Si d’aucuns affirment que le pari a été gagné par la RDC vu l’engouement, les infrastructures, la communication, la sécurité qui ont été de la partie, il y a lieu de revenir sur les péripéties qui ont été des casse-têtes pour les organisateurs.
A la tête de l’Organisation : Isidore Kwandja, spécialisé en management des Organisations publiques, Gestion axée sur les résultats et Réforme des administrations publiques, avait été désigné par Félix Tshisekedi en octobre 2021, afin de rattraper le retard accumulé par le comité sortant.
La RDC a dû faire face à la méfiance de plusieurs pays membres de la Francophonie dont certains se sont désistés à la dernière semaine pour des raisons « sécuritaires » et « sanitaires ».
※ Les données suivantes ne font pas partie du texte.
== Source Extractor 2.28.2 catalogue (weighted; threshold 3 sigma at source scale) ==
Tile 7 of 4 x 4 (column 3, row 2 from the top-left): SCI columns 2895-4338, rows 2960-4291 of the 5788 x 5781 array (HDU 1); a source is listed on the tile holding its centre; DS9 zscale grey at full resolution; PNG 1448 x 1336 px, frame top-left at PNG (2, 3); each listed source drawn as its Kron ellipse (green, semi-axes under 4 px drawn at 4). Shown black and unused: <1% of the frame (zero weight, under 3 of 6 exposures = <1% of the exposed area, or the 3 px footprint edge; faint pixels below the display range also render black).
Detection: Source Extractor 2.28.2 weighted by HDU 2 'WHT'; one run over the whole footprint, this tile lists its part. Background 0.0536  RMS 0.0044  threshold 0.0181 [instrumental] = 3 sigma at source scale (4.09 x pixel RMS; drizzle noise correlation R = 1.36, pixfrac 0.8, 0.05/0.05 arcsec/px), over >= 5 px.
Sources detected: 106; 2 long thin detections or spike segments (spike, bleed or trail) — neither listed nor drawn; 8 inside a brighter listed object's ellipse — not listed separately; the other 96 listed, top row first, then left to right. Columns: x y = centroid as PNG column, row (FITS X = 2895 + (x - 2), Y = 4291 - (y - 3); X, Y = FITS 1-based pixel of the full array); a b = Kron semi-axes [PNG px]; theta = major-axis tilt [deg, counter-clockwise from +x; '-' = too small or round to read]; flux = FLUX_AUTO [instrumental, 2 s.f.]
En effet, quelques mois avant la tenue de ces jeux, la Capitale congolaise a dû faire face à une vague d’enlèvements dont la plupart se sont soldés en meurtre.
Si le cas de la milice Mobondo se déroulait loin du centre-ville, cette nouvelle tare sécuritaire avait lieu à différents endroits du centre-ville, de quoi inquiéter les participants, sans compter les innombrables arrestations dont ont été victimes certains acteurs politiques, le cas le plus extrême s’étant soldé par le meurtre de Chérubin Okende.
Dans l’hémisphère nord, les médias se sont spécialisés dans la diffusion de nouvelles de l’insécurité en Afrique noire, donnant peu, voire pas du tout de temps, d’espace pour les progrès naissants, l’avancée de la technologie ou encore les diversités culturelles.
Certains ont même taxé ces désistements de «politique», supposant des lobbyings de certains ennemis du Congo, individus comme Etats. L’un des cas les plus frappants est celui du Québec qui avait évoqué des raisons d’ordre sécuritaire pour ne pas s’y rendre, suite à quoi certains athlètes avaient écrit une lettre ouverte demandant au Gouvernement de revenir sur sa décision.
Tensions RDC-Rwanda
Depuis un certain temps, il ne fait aucun doute que Kigali apporte un soutien tant matériel qu’humain aux rebelles du M23, cette tension ne cesse de grandir et ce, même dans le chef de la population.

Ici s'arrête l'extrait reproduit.